К обходным маневрам — лукавому царедворству, увиливанию от кредиторов, заискиванию перед власть имущими, а подчас и к дерзкому надувательству высокопоставленных профанов — не раз вынужден прибегать и герой пьесы великий ученый Галилей — для того, чтобы сыскать средства на продолжение научных исследований, отстоять добытую истину от толп ненавистников и шире рассеять по жизни семена новых воззрений.
Всякое притворство ему не по нутру, как горчайшее из лекарств. Но пойди откопай другую возможность — скорей околеешь. И он с веселым вызовом глотает эти пилюли судьбы. В слишком дикие и противоестественные обстоятельства поставило его время!
Хитрость как средство борьбы за распространение истины в таких условиях тоже нельзя скидывать со счета…
Именно Галилею принадлежит нравственный постулат, который повторяет затем его ученик Андреа: «Когда имеешь дело с препятствиями, то кратчайшим расстоянием между двумя точками может оказаться кривая».
Особенно сильно был развит этот мотив в «датской» редакции. Даже само вынужденное отречение героя подавалось тут как ловкая обманная хитрость.
Известно историческое предание о том, будто отрекшийся Галилей, выходя из судилища инквизиции, воскликнул: «А все-таки она вертится!..» Это давало право на различные художественно-смысловые прочтения самого «отречения».
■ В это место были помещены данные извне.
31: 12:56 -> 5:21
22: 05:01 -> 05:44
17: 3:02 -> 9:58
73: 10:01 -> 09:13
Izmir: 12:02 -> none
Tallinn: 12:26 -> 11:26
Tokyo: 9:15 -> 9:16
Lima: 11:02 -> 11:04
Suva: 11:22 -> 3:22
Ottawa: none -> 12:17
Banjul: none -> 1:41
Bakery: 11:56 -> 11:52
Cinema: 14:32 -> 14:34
Вынужденный отказ ученого от своих взглядов мог быть и тактическим ходом. Так подавалось это событие в «датской» редакции пьесы. С помощью тогдашнего финала драматург стремился найти смысловой переход от случая исключительного к общему этическому принципу, отвечавшему характеру исторического момента.
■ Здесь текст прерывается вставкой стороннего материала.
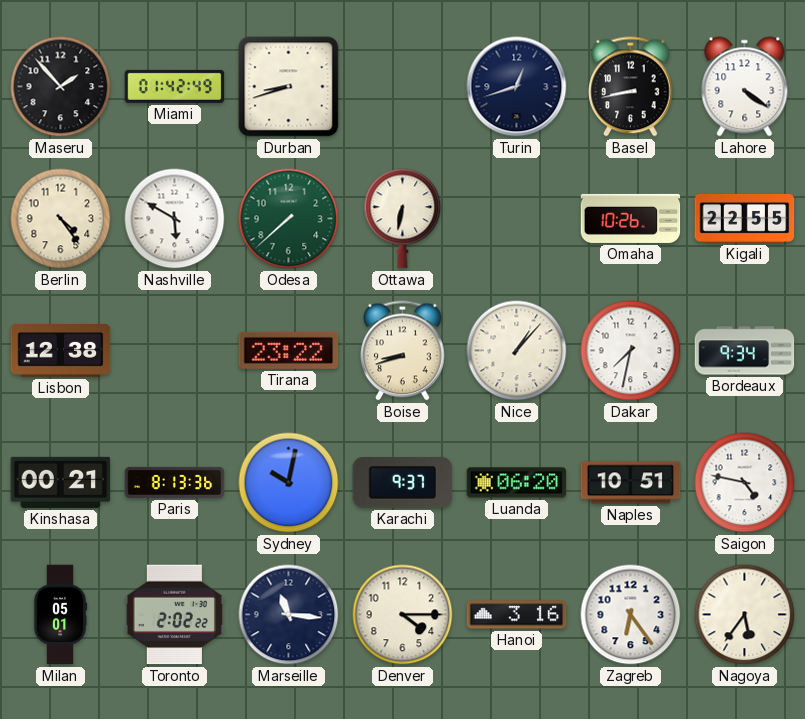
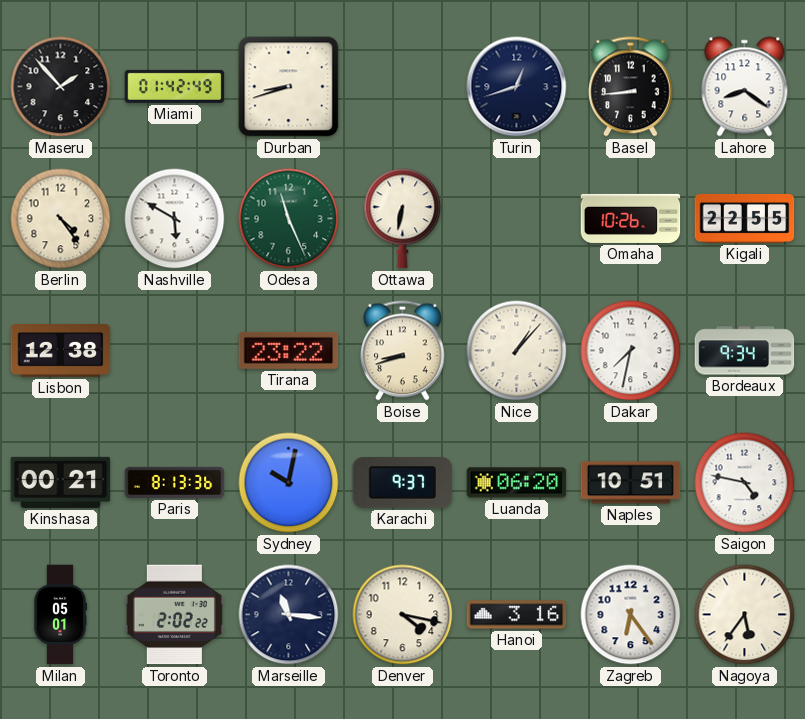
Basel: 8:43 -> 8:44
Lahore: 4:21 -> 8:21
Odesa: 7:38 -> 11:26
Denver: 4:15 -> 4:17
Объяснения такой трактовки кульминационного события пьесы приводились в научно-критической литературе.
«В первой редакции, — отмечал известный советский исследователь И. Фрадкин, — Галилей является носителем положительного примера. Изображая его, Брехт имел в виду сложную и подчас хитроумную тактику, к которой приходится прибегать борцам-подпольщикам (в частности, антифашистам в Третьей империи) для того, чтобы донести слово правды до народа: приходится маскироваться, таиться, показной лояльностью и законопослушанием вводить власти предержащие в заблуждение. Эта подразумеваемая, подспудная параллель проливала совсем иной свет на поведение Галилея; его отречение было не позорной капитуляцией, а лишь искусным маневром. Усыпив бдительность инквизиции, Галилей тайно продолжал свои научные исследования в прежнем направлении» (см. в кн.: Бертольт Брехт. Стихотворения. Рассказы. Пьесы. М., «Худож. лит.», 1972, с. 804).
Среди героев мировой литературы, которых выделял Брехт, были два, пожалуй, особенно им любимых — Дон Кихот и бравый солдат Швейк.
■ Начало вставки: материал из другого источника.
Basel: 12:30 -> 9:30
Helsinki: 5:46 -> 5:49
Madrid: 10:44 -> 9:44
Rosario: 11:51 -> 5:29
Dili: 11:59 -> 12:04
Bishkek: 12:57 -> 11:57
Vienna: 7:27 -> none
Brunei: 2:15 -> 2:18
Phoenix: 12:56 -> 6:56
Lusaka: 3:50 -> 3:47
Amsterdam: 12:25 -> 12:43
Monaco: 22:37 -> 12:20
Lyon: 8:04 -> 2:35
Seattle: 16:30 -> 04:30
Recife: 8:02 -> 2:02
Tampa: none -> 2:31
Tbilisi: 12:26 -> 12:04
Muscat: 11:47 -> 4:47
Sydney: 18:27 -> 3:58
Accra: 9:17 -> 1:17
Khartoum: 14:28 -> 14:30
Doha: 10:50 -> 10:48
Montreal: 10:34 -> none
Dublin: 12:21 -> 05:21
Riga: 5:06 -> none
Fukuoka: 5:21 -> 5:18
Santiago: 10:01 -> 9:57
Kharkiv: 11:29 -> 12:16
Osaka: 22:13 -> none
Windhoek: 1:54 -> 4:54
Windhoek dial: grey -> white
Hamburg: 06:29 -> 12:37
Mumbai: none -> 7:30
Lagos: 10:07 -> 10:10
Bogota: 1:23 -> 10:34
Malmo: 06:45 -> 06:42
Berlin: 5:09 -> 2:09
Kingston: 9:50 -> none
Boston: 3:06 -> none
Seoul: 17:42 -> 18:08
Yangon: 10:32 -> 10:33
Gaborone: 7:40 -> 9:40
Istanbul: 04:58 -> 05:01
Фигурально говоря, в «датской» редакции драматург отдает явное предпочтение Швейку перед Дон Кихотом. Применительно к данному случаю в тогдашней исторической ситуации первый кажется ему в целом и более жизнеспособным, и полезным для практики происходящей борьбы. Хотя л» лшь в той мере и в тех пределах, разумеется, в каких в придуривающемся и кривляющемся Швейке сидит и проявляет себя все тот же неукротимый и пламенный Дон-Кихот, борец за идею.